WORK TASK: Reproduce the listing below word for word and exclude any picture.

━━━━━━━━━━

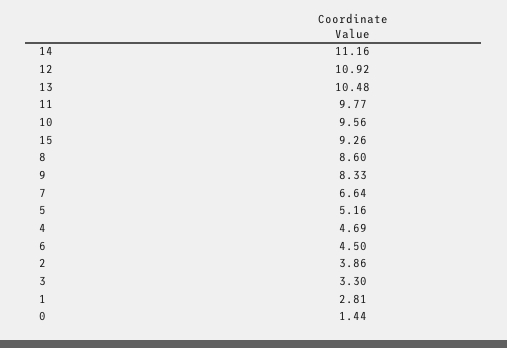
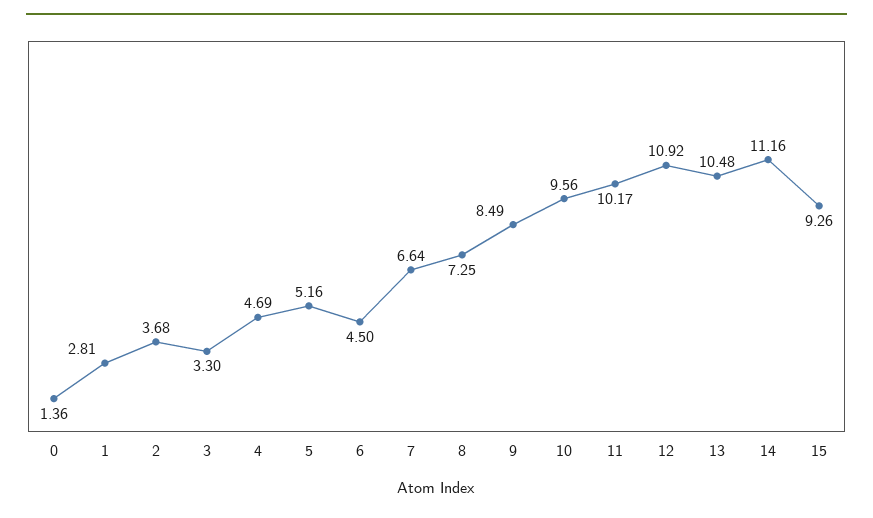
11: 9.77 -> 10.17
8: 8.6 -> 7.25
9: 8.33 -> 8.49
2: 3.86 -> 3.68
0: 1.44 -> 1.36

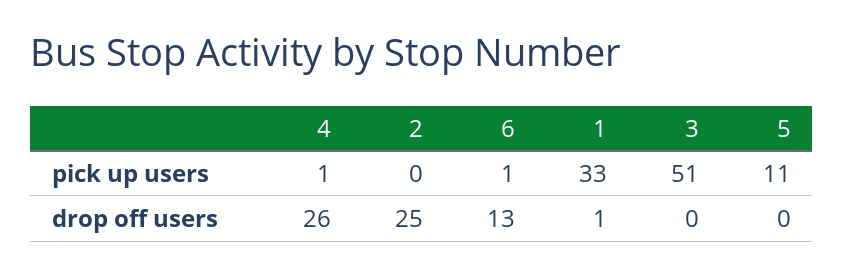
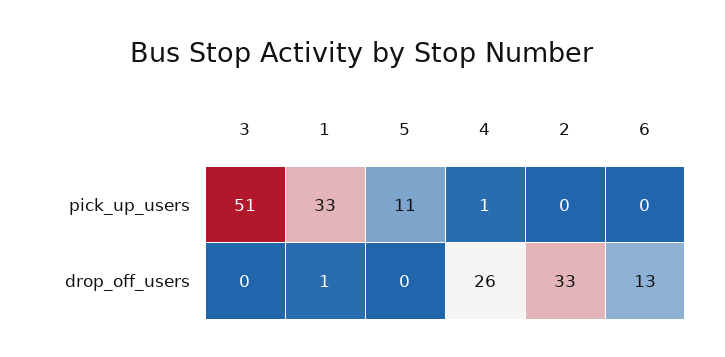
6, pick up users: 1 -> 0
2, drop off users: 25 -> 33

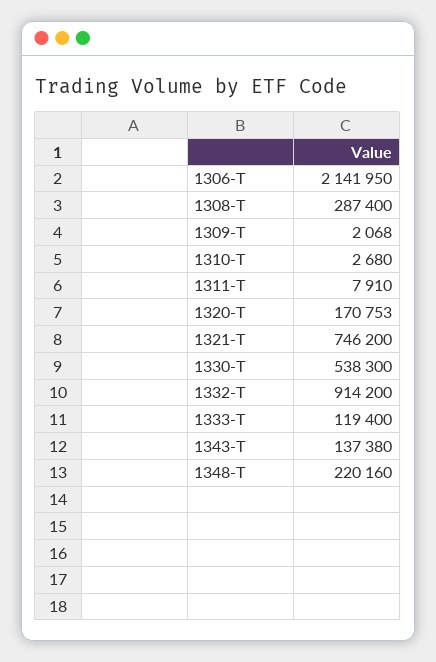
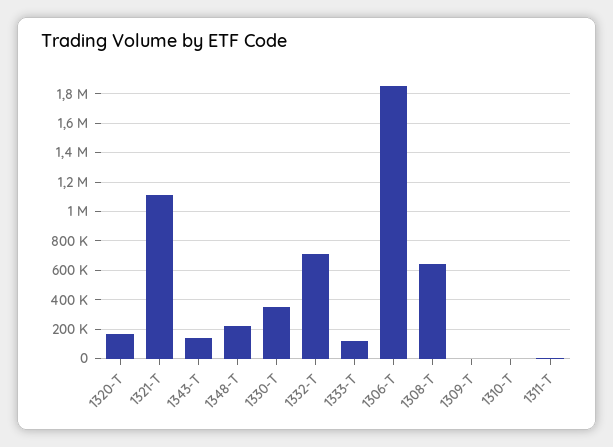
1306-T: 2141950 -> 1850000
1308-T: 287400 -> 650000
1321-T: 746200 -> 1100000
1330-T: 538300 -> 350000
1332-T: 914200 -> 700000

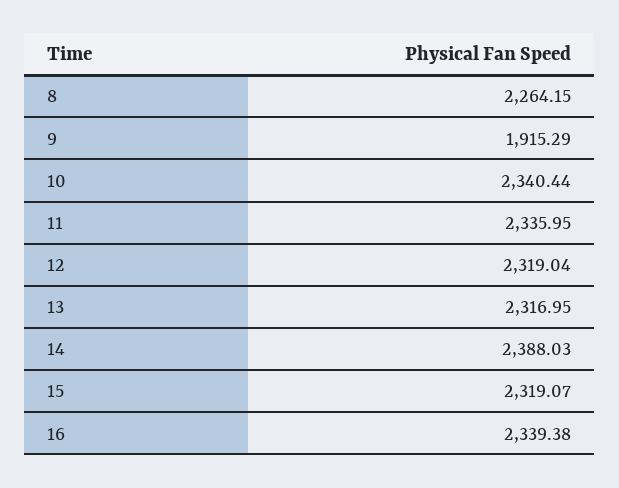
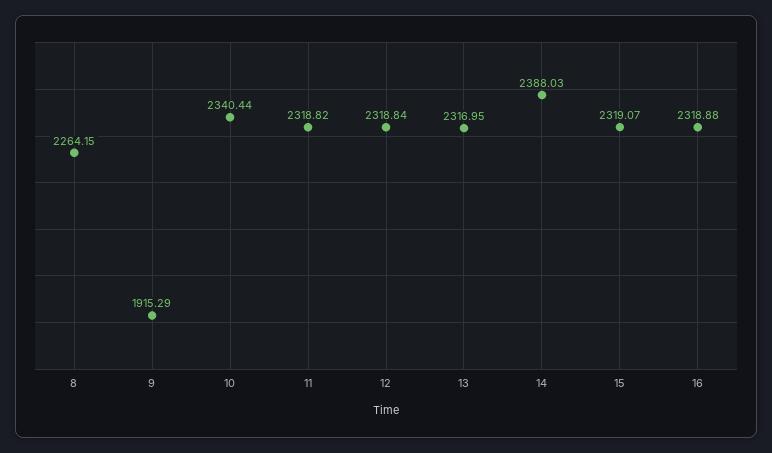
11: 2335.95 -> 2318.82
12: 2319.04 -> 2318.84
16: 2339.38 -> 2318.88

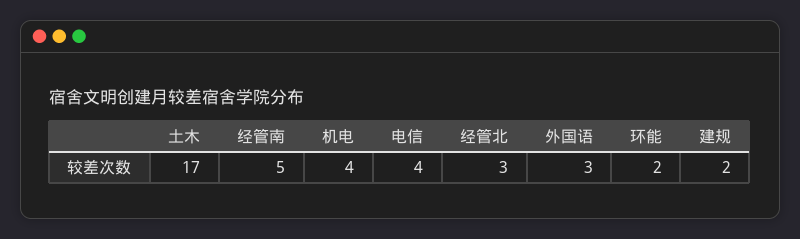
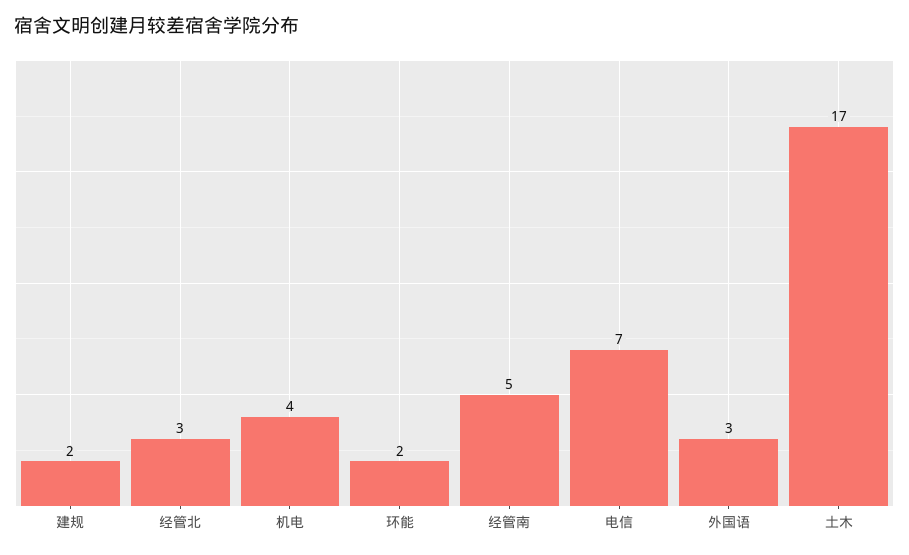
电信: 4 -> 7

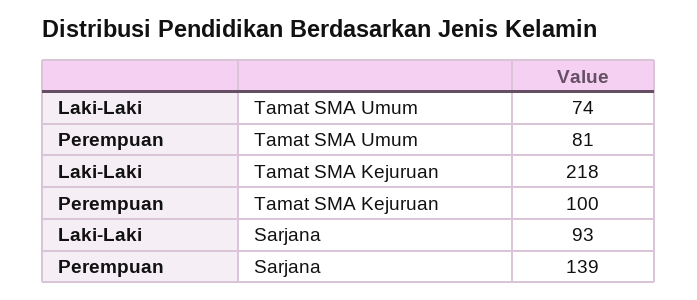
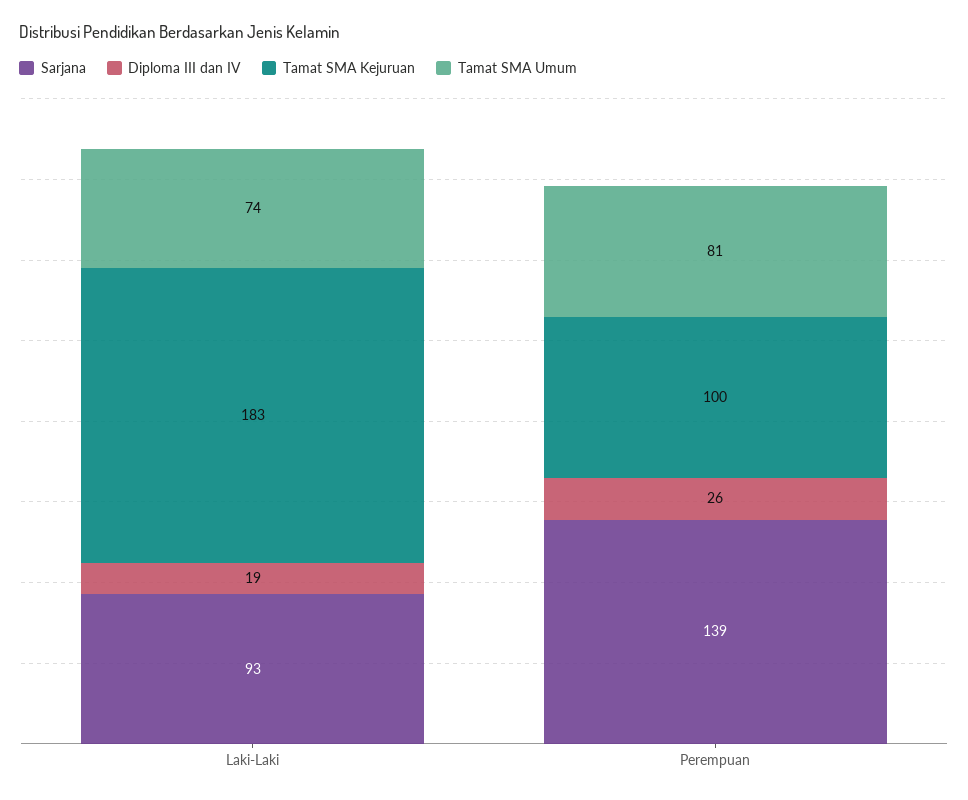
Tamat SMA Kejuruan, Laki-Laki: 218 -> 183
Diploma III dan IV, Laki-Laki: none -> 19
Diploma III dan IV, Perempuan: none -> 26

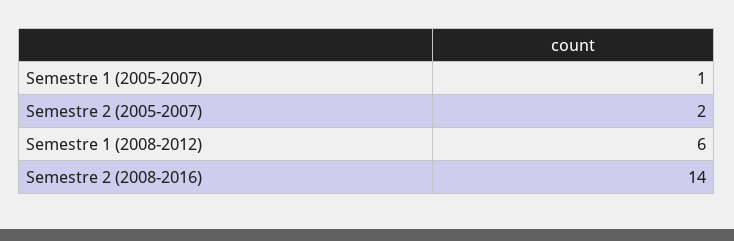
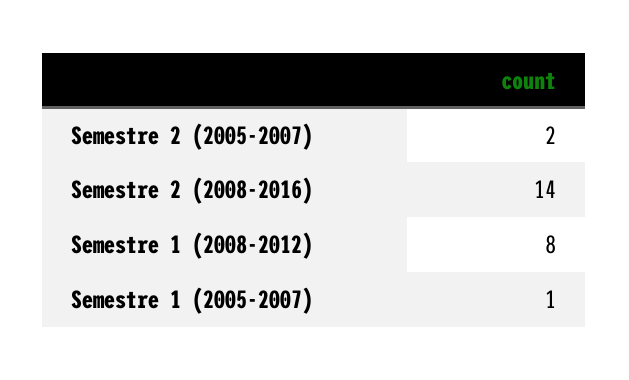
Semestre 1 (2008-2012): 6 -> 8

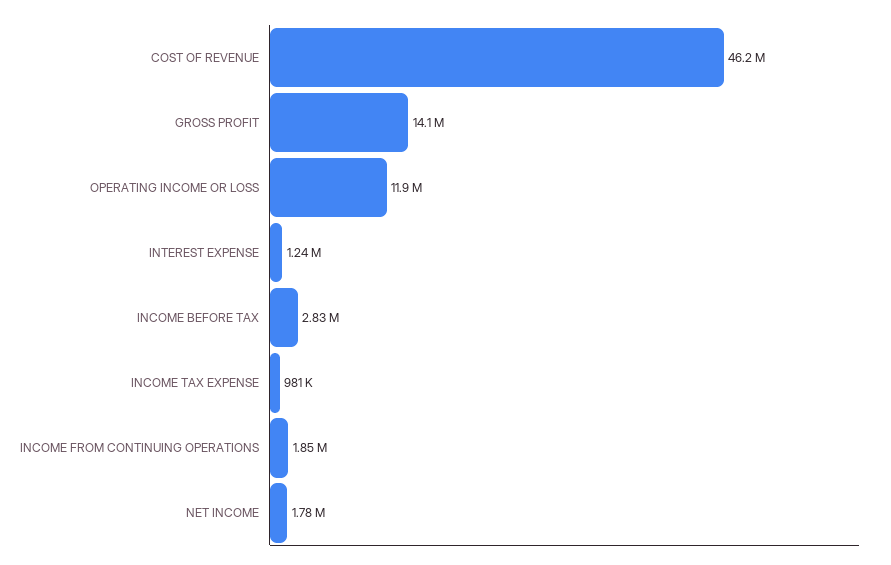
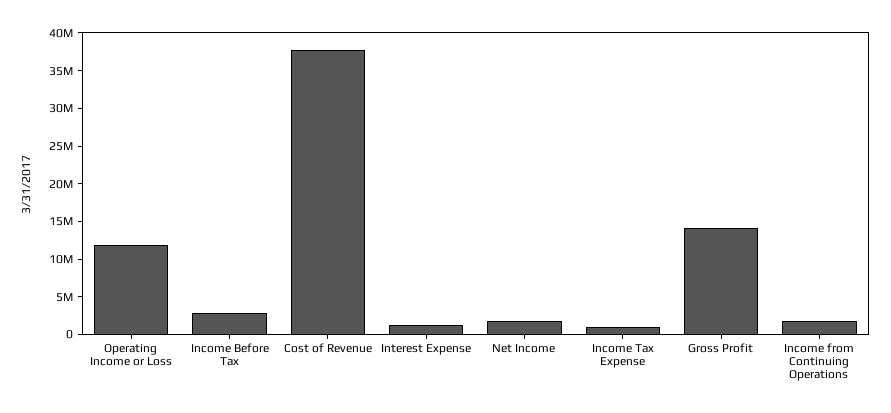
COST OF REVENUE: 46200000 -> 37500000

━━━━━━━━━━

RESPONSE:
11: 9.77 -> 10.17
8: 8.6 -> 7.25
9: 8.33 -> 8.49
2: 3.86 -> 3.68
0: 1.44 -> 1.36

6, pick up users: 1 -> 0
2, drop off users: 25 -> 33

1306-T: 2141950 -> 1850000
1308-T: 287400 -> 650000
1321-T: 746200 -> 1100000
1330-T: 538300 -> 350000
1332-T: 914200 -> 700000

11: 2335.95 -> 2318.82
12: 2319.04 -> 2318.84
16: 2339.38 -> 2318.88

电信: 4 -> 7

Tamat SMA Kejuruan, Laki-Laki: 218 -> 183
Diploma III dan IV, Laki-Laki: none -> 19
Diploma III dan IV, Perempuan: none -> 26

Semestre 1 (2008-2012): 6 -> 8

COST OF REVENUE: 46200000 -> 37500000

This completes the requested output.